Seule une force européenne pourrait s’opposer à la Russie
La guerre en Ukraine oblige les pays européens à regarder la réalité militaire : ils ne disposent plus d’armées puissantes, pas même des armes ou des munitions qui permettraient de se battre contre l’invasion russe, explique l’ancien lieutenant-colonel Guillaume Ancel dans une tribune au « Monde ».
De 1985 à 1989, ma promotion d’officiers a été formée à Saint-Cyr puis dans les écoles d’arme, comme Draguignan pour l’artillerie ou Saumur pour la cavalerie. Nous avons constitué la dernière génération à se préparer au « combat blindé » contre une armée soviétique sous domination russe.
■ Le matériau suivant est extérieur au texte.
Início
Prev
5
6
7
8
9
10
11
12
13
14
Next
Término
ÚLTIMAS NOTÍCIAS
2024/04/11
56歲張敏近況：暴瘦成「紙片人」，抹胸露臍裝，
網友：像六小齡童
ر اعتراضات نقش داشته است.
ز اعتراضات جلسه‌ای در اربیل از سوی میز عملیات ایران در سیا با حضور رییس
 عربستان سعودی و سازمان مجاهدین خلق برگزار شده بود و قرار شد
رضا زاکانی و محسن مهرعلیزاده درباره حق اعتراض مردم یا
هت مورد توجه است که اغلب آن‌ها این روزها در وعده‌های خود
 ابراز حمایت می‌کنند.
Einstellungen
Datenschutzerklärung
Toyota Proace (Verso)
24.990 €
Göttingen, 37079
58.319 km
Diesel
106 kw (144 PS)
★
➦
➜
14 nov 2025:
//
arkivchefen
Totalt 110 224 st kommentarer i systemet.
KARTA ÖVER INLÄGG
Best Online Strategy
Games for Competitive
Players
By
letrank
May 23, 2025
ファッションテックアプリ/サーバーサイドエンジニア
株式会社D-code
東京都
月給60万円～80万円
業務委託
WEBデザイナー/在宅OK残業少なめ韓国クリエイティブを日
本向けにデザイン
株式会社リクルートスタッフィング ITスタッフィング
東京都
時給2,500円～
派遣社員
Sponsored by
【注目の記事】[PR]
Lorsque nous sommes arrivés en régiment, cette situation a implosé sous nos yeux : le mur de Berlin s’est effondré, puis le pacte de Varsovie et la toute-puissante URSS ont disparu, du moins nous l’avons cru.
Nous avons alors restructuré l’armée française, pour mener pendant plus de trente années des opérations qu’il ne fallait pas appeler « guerres » mais « interventions extérieures », et dont la forme évoluait sans cesse, nous surprenant à chaque nouvel engagement. Sans l’ombre d’un débat, l’armée française s’est radicalement transformée.
Son effort a été colossal : sa taille a diminué de plus de la moitié. L’armée s’est intégralement professionnalisée et équipée avec une génération de matériels beaucoup plus légers et sophistiqués, aérotransportables et adaptés à des engagements rapides et courts en intensité. Exit les chars lourds et les capacités massives de bombardement, les stocks d’armements et de munitions. Bienvenue aux « frappes chirurgicales » et aux opérations spéciales menées avec des armes légères en comparaison des précédentes, produites en petite série, comme de l’orfèvrerie.
Le Caesar en est l’illustration, ce canon d’artillerie sur camion, deux fois plus léger que son prédécesseur monté sur un char lourd (155 AuF1), constitue aujourd’hui une arme « moderne », précise et fragile.
En parallèle, notre démocratie se défaisait des sujets militaires. Alors que depuis 1962, la France a participé à trente-deux guerres sans jamais reconnaître une seule fois « être en guerre », notre société s’éloignait inexorablement du fait militaire. La société n’y portait quasiment plus aucun intérêt, leur pilotage était discrètement monopolisé par l’Elysée et les militaires priés de se taire. Ainsi, cette évolution structurante de l’armée française s’est faite sans l’ombre d’un débat.
Ma promotion d’officiers formée à Saint-Cyr, puis dans les écoles d’arme, constitue la dernière génération à s’être préparée au « combat blindé » contre une armée soviétique sous domination russe
L’agression militaire de l’Ukraine par la Russie de Vladimir Poutine n’en finit pas de déstabiliser cette conviction patiemment acquise de vivre dans une Europe qui ne serait plus concernée par le phénomène le plus destructeur de notre humanité, la guerre.